While attending school at MCAD, he received his first taste of what would become the focus of his career path as an artist, that of a mural painter. His hometown community has been very supportive of his work and his first commission was in Frankenmuth for a local businessman, who commissioned Hargash to paint five large public murals. They were completed in the summer of 1995 and because of the nature of project Hargash set down the airbrush and entered a new realm of artistry. This not only paved the way for him as a mural painter but opened the world of painting up to him. He graduated from MCAD in 1997 with a concentration in sculpture, but a passion for painting. He has completed nearly 100 mural images in the time that has passed since he did that first mural project. He has also received some very exciting awards and honors in his line of work such as the Michigan Beautification Award, a trip to Europe awarded by his hometown and their sister city in Germany, and even had April 7, 2001 dubbed “Stephen Hargash Day” by the long-standing mayor of Frankenmuth.
Stephen Hargash’s talents do not end with paint. He participates in snow-sculpting and sand-sculpting competitions yearly and has received numerous accolades for this artwork that he creates with his experienced team of sculptors. In addition to snow and sand, he has created sculptures using a variety of mediums, including (but not limited to) cast bronze, cast iron, carved wood, ceramic, and found objects. From the conception to completion, sculpture is one of the many ways the artist has expressed himself through the years. When the mood strikes Stephen has been known to write music and play guitar in a style that is much like his painting, fluid, distinctive, and wildly imaginative. When asked if his work has been likened to any other artists , he says, “I have my own creative process, but if I had to say I thought I emulated anyone, I’d think of myself as Van Gogh-esque, or even a Rembrandt/Rockwell mix. My public art deals strongly with community and the narrative I’m trying to portray. My personal work is more experimental. I am always willing to try new things and change the process a little or make it different stylistically.” The one great accomplishment the artist hopes to achieve with his art through his life he says is, “to touch and inspire as many people as possible through not only my art but through my passion about what I do and things I am working on.” Hargash aims also to continue development of different concepts towards the goal of inspiring and teaching younger artists, and anyone in any walk of life. He believes strongly that all people, whether artists, doctors, builders, can be inspired to tap into and use that creative energy in their everyday lives. “I’m an advocate in every form of the creative endeavor and inspiring people to use that to better their lives, and increase their awareness of the importance that art plays in all our lives, communities and societies.”, he says.

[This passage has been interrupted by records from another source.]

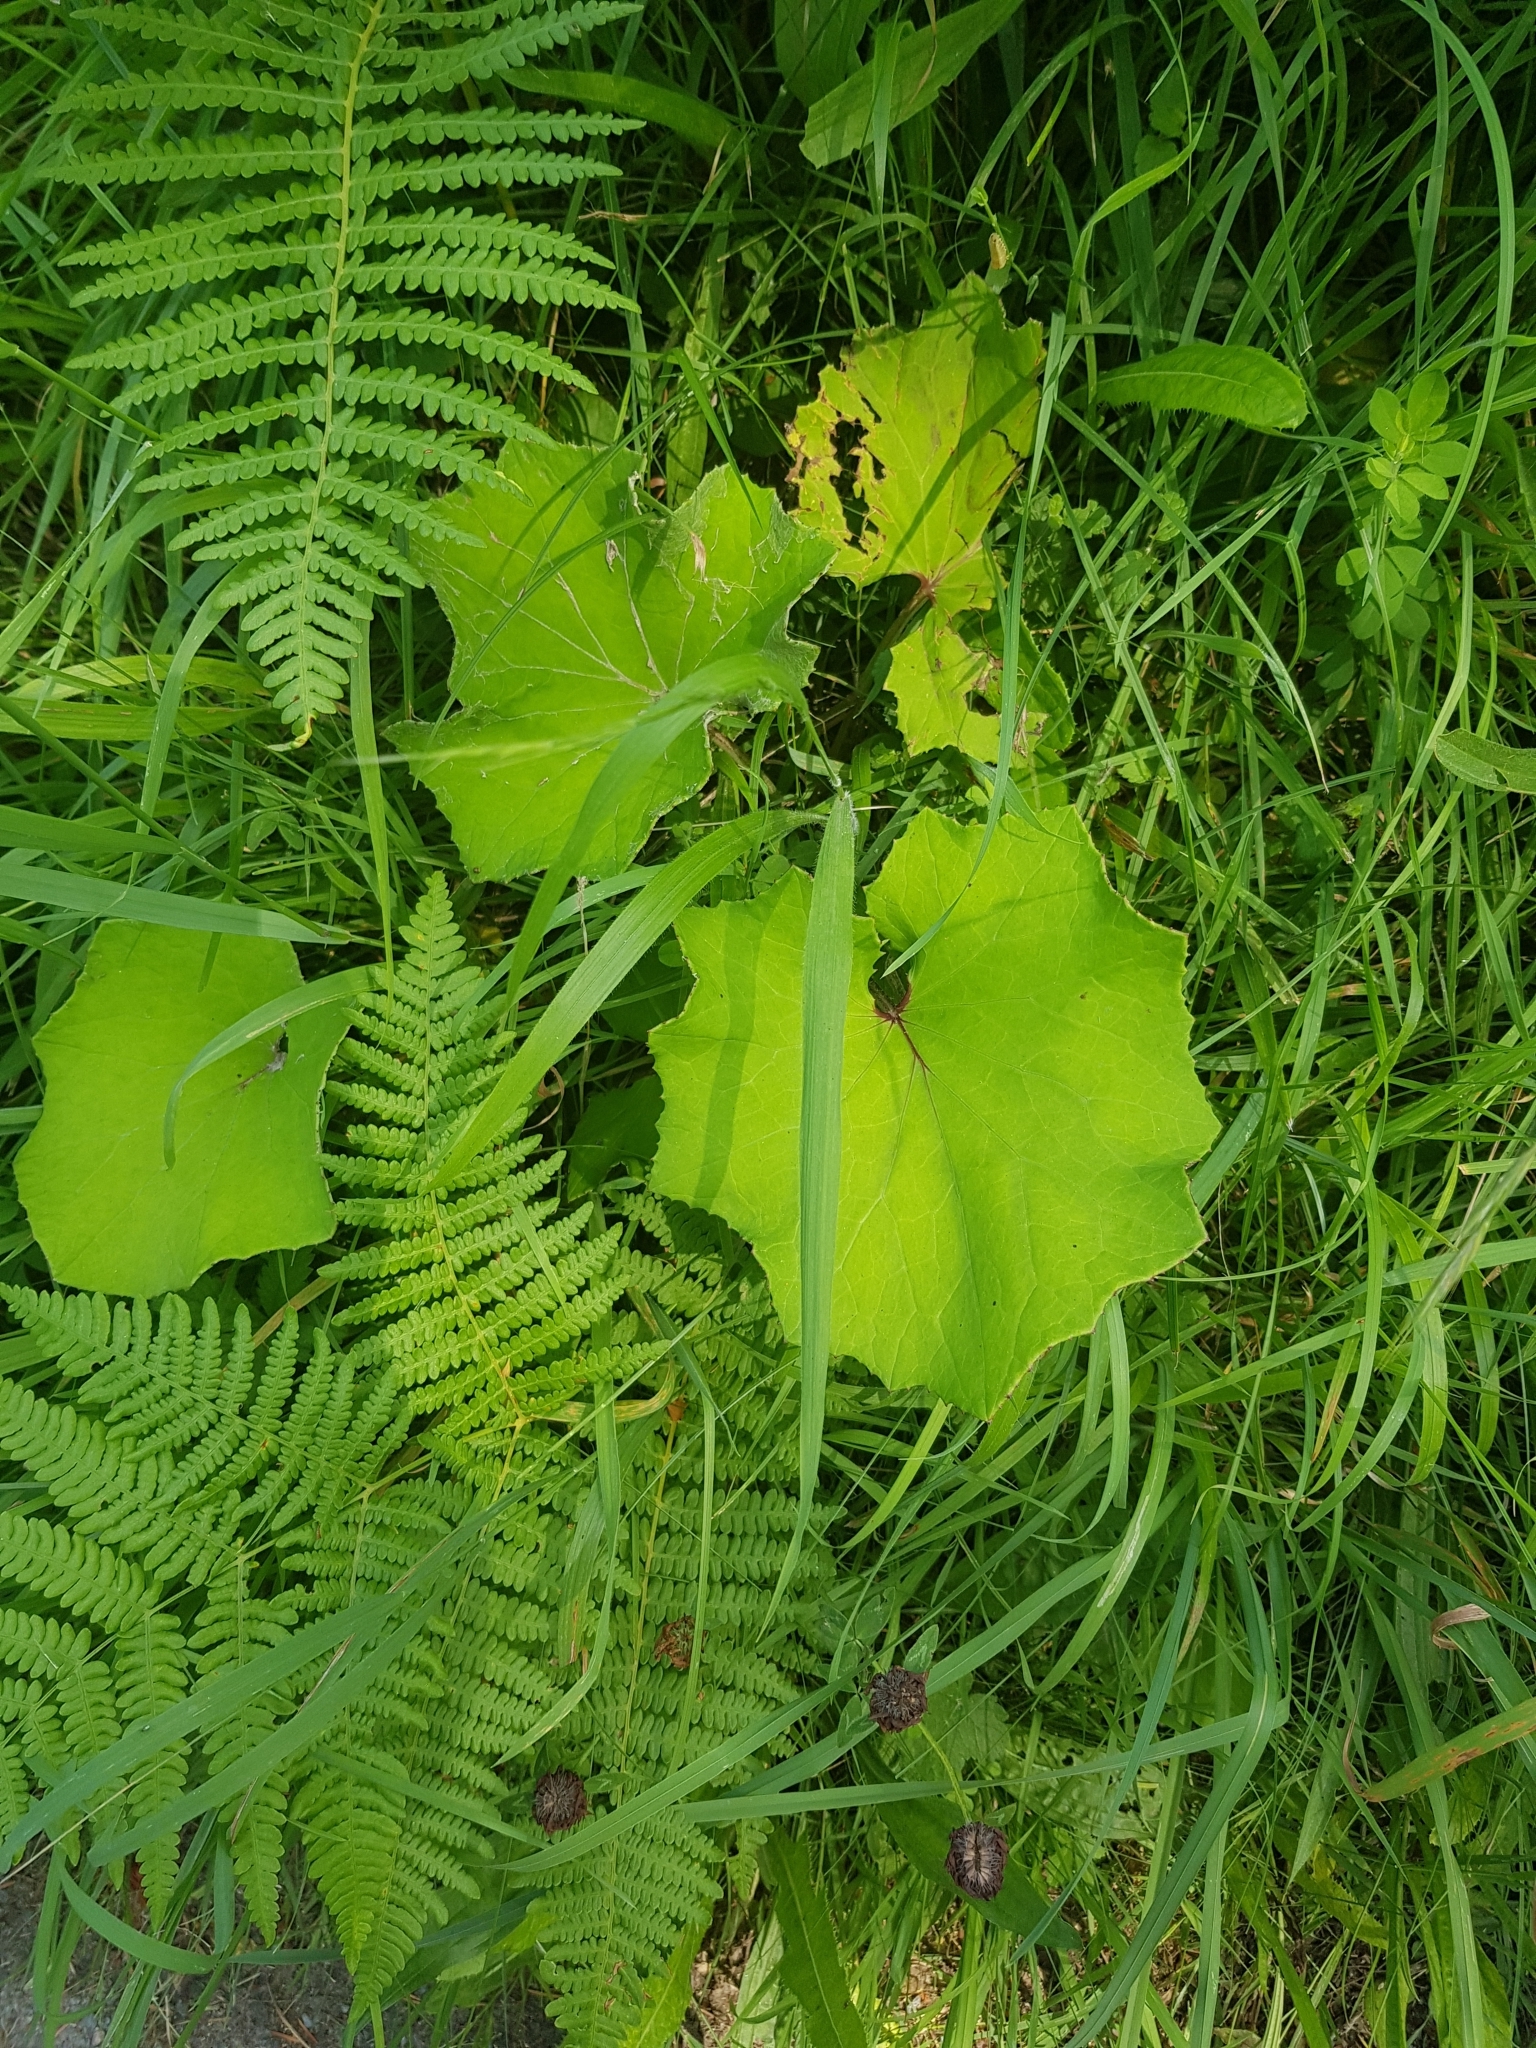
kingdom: Plantae
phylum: Tracheophyta
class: Magnoliopsida
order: Asterales
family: Asteraceae
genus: Tussilago
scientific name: Tussilago farfara
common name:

He has currently been pursuing his fine arts career as a painter showing in galleries in NY as well as continuing his prolific nature as a muralist. In the past 20 years he has gone on to paint over 100 mural images from MI to NY, and continues to grow as an artist developing his own unique technique and style. “We all have our own place or duty in this life, mine is that of an artist. I observe and document life. I give homage to people and places of the past, as well as the here and now. It is in fact the here and now that becomes our past, and is our history”.